What lines below mention the word "right"? Copy each one.

━━━ Provided records

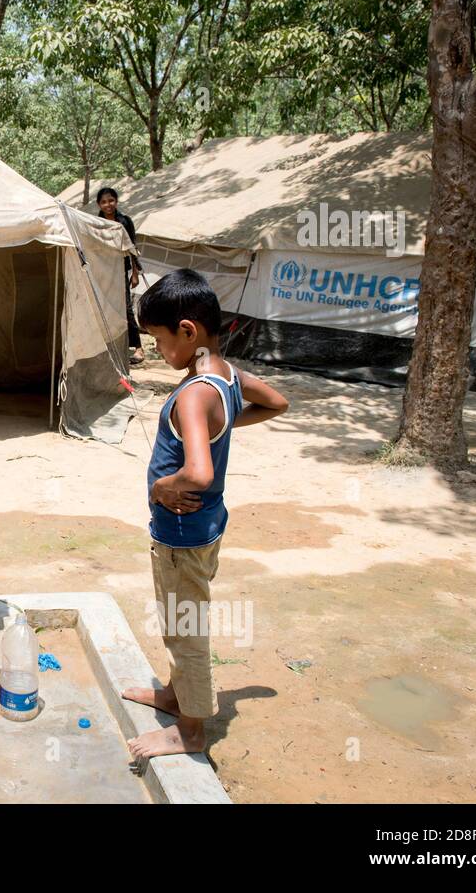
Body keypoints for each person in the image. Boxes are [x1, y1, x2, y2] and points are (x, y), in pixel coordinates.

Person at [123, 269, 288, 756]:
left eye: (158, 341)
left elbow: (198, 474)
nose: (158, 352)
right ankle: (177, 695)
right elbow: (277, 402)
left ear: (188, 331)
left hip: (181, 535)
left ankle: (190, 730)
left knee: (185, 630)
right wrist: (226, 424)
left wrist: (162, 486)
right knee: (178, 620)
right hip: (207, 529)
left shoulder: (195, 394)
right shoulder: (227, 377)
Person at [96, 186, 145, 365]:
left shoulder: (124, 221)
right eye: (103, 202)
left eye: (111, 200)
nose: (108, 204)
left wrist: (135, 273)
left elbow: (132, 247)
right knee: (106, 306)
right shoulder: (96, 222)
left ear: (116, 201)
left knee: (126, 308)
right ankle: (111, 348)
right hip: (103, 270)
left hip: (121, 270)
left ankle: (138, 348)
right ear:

━━━━━━

> Result
right ankle: (177, 695)
right elbow: (277, 402)
right wrist: (226, 424)
right knee: (178, 620)
right hip: (207, 529)
right shoulder: (227, 377)
right eye: (103, 202)
right knee: (106, 306)
right shoulder: (96, 222)
right ankle: (111, 348)
right hip: (103, 270)
right ear:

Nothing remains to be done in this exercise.